General-purpose Training

LLMariner allows users to run general-purpose training jobs in their Kubernetes clusters.

Creating a Training Job

You can create a training job from the local pytorch code by running the following command.

llma batch jobs create \
  --image="pytorch-2.1" \
  --from-file=my-pytorch-script.py \
  --from-file=requirements.txt \
  --file-id=<file-id> \
  --command "python -u /scripts/my-pytorch-script.py"

Once a training job is created, a k8s Job is created. The job runs the command specified in the --command flag, and files specified in the --from-file flag are mounted to the /scripts directory in the container.
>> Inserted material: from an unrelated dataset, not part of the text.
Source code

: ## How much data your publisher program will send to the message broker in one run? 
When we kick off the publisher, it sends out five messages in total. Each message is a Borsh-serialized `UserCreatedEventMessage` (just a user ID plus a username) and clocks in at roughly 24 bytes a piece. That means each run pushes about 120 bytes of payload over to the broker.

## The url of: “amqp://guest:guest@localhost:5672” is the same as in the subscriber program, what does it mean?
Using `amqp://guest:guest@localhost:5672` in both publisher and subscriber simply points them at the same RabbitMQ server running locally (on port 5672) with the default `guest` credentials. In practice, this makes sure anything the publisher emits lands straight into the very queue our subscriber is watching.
If you specify the --file-id flag (optional), the file will be download to the /data directory in the container.

You can check the status of the job by running the following command.

llma batch jobs list
llma batch jobs get <job-id>

Debugging a Training Job

You can use the llma CLI to check the logs of a training job.
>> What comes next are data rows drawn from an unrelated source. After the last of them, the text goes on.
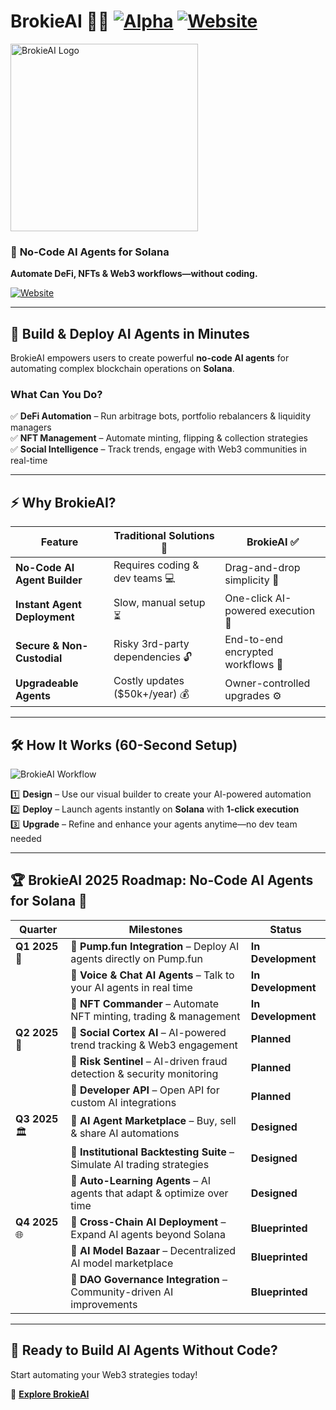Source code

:# **BrokieAI 🤖💸** [![Alpha](https://img.shields.io/badge/Status-Alpha-ec1c7d)](https://brokieai.xyz) [![Website](https://img.shields.io/badge/Powered_by-ElizaOS-4B69FF)](https://elizas.com/)  

<a href="https://www.brokieai.xyz/" target="_blank">  
    <img src="https://www.brokieai.xyz/_next/image?url=%2Fandrew_smoking.gif&w=32&q=75" width="300" alt="BrokieAI Logo" />  
</a>  

### 🚀 **No-Code AI Agents for Solana**  
**Automate DeFi, NFTs & Web3 workflows—without coding.**  

[![Website](https://img.shields.io/badge/Visit-BrokieAI-4B69FF)](https://brokieai.xyz)  

---

## **🔹 Build & Deploy AI Agents in Minutes**  
BrokieAI empowers users to create powerful **no-code AI agents** for automating complex blockchain operations on **Solana**.  

### **What Can You Do?**  

✅ **DeFi Automation** – Run arbitrage bots, portfolio rebalancers & liquidity managers  
✅ **NFT Management** – Automate minting, flipping & collection strategies  
✅ **Social Intelligence** – Track trends, engage with Web3 communities in real-time  

---

## **⚡ Why BrokieAI?**  
| Feature                  | Traditional Solutions 🚫 | BrokieAI ✅ |  
|-------------------------|---------------------|-----------|  
| **No-Code AI Agent Builder** | Requires coding & dev teams 💻 | Drag-and-drop simplicity 🎨 |  
| **Instant Agent Deployment** | Slow, manual setup ⏳ | One-click AI-powered execution 🚀 |  
| **Secure & Non-Custodial** | Risky 3rd-party dependencies 🔓 | End-to-end encrypted workflows 🔐 |  
| **Upgradeable Agents** | Costly updates ($50k+/year) 💰 | Owner-controlled upgrades ⚙️ |  

---

## **🛠️ How It Works (60-Second Setup)**  
![BrokieAI Workflow](https://i.postimg.cc/G3MtdDNm/brokie-ai-works.png)  

1️⃣ **Design** – Use our visual builder to create your AI-powered automation  
2️⃣ **Deploy** – Launch agents instantly on **Solana** with **1-click execution**  
3️⃣ **Upgrade** – Refine and enhance your agents anytime—no dev team needed  

---

## 🏆 BrokieAI 2025 Roadmap: No-Code AI Agents for Solana 🚀  

| **Quarter**    | **Milestones**                                           | **Status**          |  
|--------------|-------------------------------------------------|----------------|  
| **Q1 2025** 🌱 | 🔹 **Pump.fun Integration** – Deploy AI agents directly on Pump.fun  | **In Development** |  
|              | 🔹 **Voice & Chat AI Agents** – Talk to your AI agents in real time  | **In Development** |  
|              | 🔹 **NFT Commander** – Automate NFT minting, trading & management  | **In Development** |  
| **Q2 2025** 🚄 | 🔹 **Social Cortex AI** – AI-powered trend tracking & Web3 engagement  | **Planned** |  
|              | 🔹 **Risk Sentinel** – AI-driven fraud detection & security monitoring  | **Planned** |  
|              | 🔹 **Developer API** – Open API for custom AI integrations  | **Planned** |  
| **Q3 2025** 🏛️ | 🔹 **AI Agent Marketplace** – Buy, sell & share AI automations  | **Designed** |  
|              | 🔹 **Institutional Backtesting Suite** – Simulate AI trading strategies  | **Designed** |  
|              | 🔹 **Auto-Learning Agents** – AI agents that adapt & optimize over time  | **Designed** |  
| **Q4 2025** 🌐 | 🔹 **Cross-Chain AI Deployment** – Expand AI agents beyond Solana  | **Blueprinted** |  
|              | 🔹 **AI Model Bazaar** – Decentralized AI model marketplace  | **Blueprinted** |  
|              | 🔹 **DAO Governance Integration** – Community-driven AI improvements  | **Blueprinted** |  

---

## **🚀 Ready to Build AI Agents Without Code?**  
Start automating your Web3 strategies today!  

🔗 **[Explore BrokieAI](https://brokieai.xyz)**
llma batch jobs logs <job-id>

PyTorch Distributed Data Parallel

LLMariner supports PyTorch Distributed Data Parallel (DDP) training. You can run a DDP training job by specifying the number of per-node GPUs and the number of workers in the --gpu and --workers flags, respectively.

llma batch jobs create \
  --image="pytorch-2.1" \
  --from-file=my-pytorch-ddp-script.py \
  --gpu=1 \
  --workers=3 \
  --command "python -u /scripts/my-pytorch-ddp-script.py"

Created training job is pre-configured some DDP environment variables; MASTER_ADDR, MASTER_PORT, WORLD_SIZE, and RANK.